____ Given records

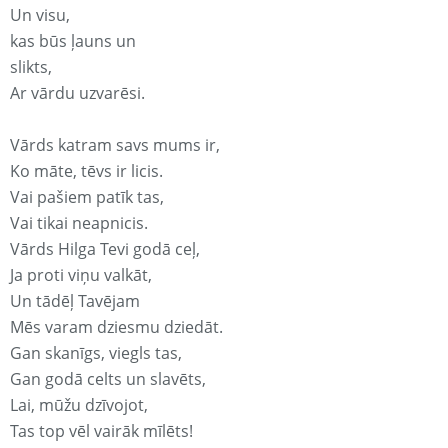
Un visu,
kas būs ļauns un
slikts,
Ar vārdu uzvarēsi.
Vārds katram savs mums ir,
Ko māte, tēvs ir licis.
Vai pašiem patīk tas,
Vai tikai neapnicis.
Vārds Hilga Tevi godā ceļ,
Ja proti viņu valkāt,
Un tādēļ Tavējam
Mēs varam dziesmu dziedāt.
Gan skanīgs, viegls tas,
Gan godā celts un slavēts,
Lai, mūžu dzīvojot,
Tas top vēl vairāk mīlēts!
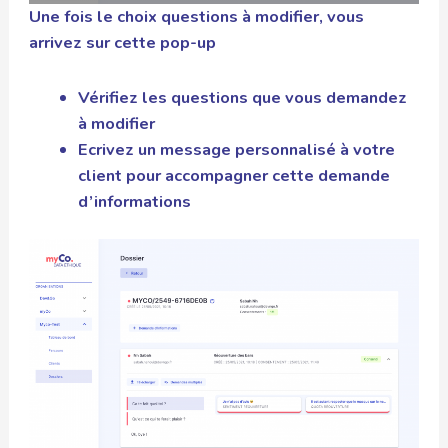
Une fois le choix questions à modifier, vous
arrivez sur cette pop-up
Vérifiez les questions que vous demandez
à modifier
Ecrivez un message personnalisé à votre
client pour accompagner cette demande
d’informations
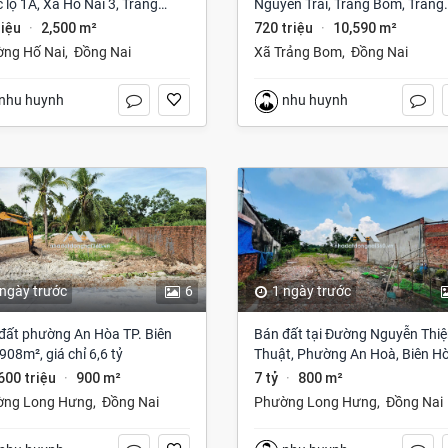
 lộ 1A, Xã Hố Nai 3, Trảng
Nguyễn Trãi, Trảng Bom, Trảng
 Đồng Nai giá 75 Triệu
Bom, Đồng Nai giá 720 Triệu
riệu
2,500 m²
720 triệu
10,590 m²
·
·
ng Hố Nai
,
Đồng Nai
Xã Trảng Bom
,
Đồng Nai
nhu huynh
nhu huynh
 ngày trước
6
1 ngày trước
đất phường An Hòa TP. Biên
Bán đất tại Đường Nguyễn Thi
908m², giá chỉ 6,6 tỷ
Thuật, Phường An Hoà, Biên Hò
Đồng Nai giá 7 tỷ
 600 triệu
900 m²
7 tỷ
800 m²
·
·
ờng Long Hưng
,
Đồng Nai
Phường Long Hưng
,
Đồng Nai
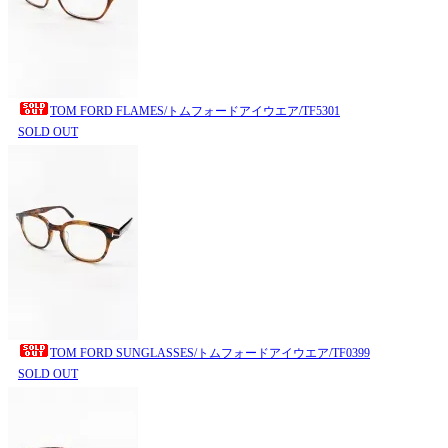
TOM FORD FLAMES/トムフォードアイウエア/TF5301
SOLD OUT
TOM FORD SUNGLASSES/トムフォードアイウエア/TF0399
SOLD OUT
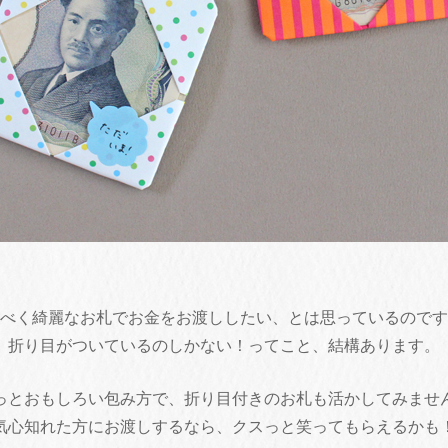
べく綺麗なお札でお金をお渡ししたい、とは思っているのです
折り目がついているのしかない！ってこと、結構あります。
っとおもしろい包み方で、折り目付きのお札も活かしてみませ
気心知れた方にお渡しするなら、クスっと笑ってもらえるかも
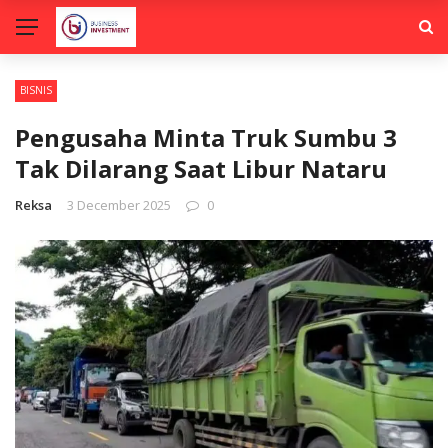
BISNIS
Pengusaha Minta Truk Sumbu 3
Tak Dilarang Saat Libur Nataru
Reksa
3 December 2025
0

________

▶ Task to complete
The entries above need to be printed again exactly; please exclude all pictures.

▶ Answer below
Un visu,
kas būs ļauns un
slikts,
Ar vārdu uzvarēsi.
Vārds katram savs mums ir,
Ko māte, tēvs ir licis.
Vai pašiem patīk tas,
Vai tikai neapnicis.
Vārds Hilga Tevi godā ceļ,
Ja proti viņu valkāt,
Un tādēļ Tavējam
Mēs varam dziesmu dziedāt.
Gan skanīgs, viegls tas,
Gan godā celts un slavēts,
Lai, mūžu dzīvojot,
Tas top vēl vairāk mīlēts!
Une fois le choix questions à modifier, vous
arrivez sur cette pop-up
Vérifiez les questions que vous demandez
à modifier
Ecrivez un message personnalisé à votre
client pour accompagner cette demande
d’informations
 lộ 1A, Xã Hố Nai 3, Trảng
Nguyễn Trãi, Trảng Bom, Trảng
 Đồng Nai giá 75 Triệu
Bom, Đồng Nai giá 720 Triệu
riệu
2,500 m²
720 triệu
10,590 m²
·
·
ng Hố Nai
,
Đồng Nai
Xã Trảng Bom
,
Đồng Nai
nhu huynh
nhu huynh
 ngày trước
6
1 ngày trước
đất phường An Hòa TP. Biên
Bán đất tại Đường Nguyễn Thi
908m², giá chỉ 6,6 tỷ
Thuật, Phường An Hoà, Biên Hò
Đồng Nai giá 7 tỷ
 600 triệu
900 m²
7 tỷ
800 m²
·
·
ờng Long Hưng
,
Đồng Nai
Phường Long Hưng
,
Đồng Nai
TOM FORD FLAMES/トムフォードアイウエア/TF5301
SOLD OUT
TOM FORD SUNGLASSES/トムフォードアイウエア/TF0399
SOLD OUT
べく綺麗なお札でお金をお渡ししたい、とは思っているのです
折り目がついているのしかない！ってこと、結構あります。
っとおもしろい包み方で、折り目付きのお札も活かしてみませ
気心知れた方にお渡しするなら、クスっと笑ってもらえるかも
BISNIS
Pengusaha Minta Truk Sumbu 3
Tak Dilarang Saat Libur Nataru
Reksa
3 December 2025
0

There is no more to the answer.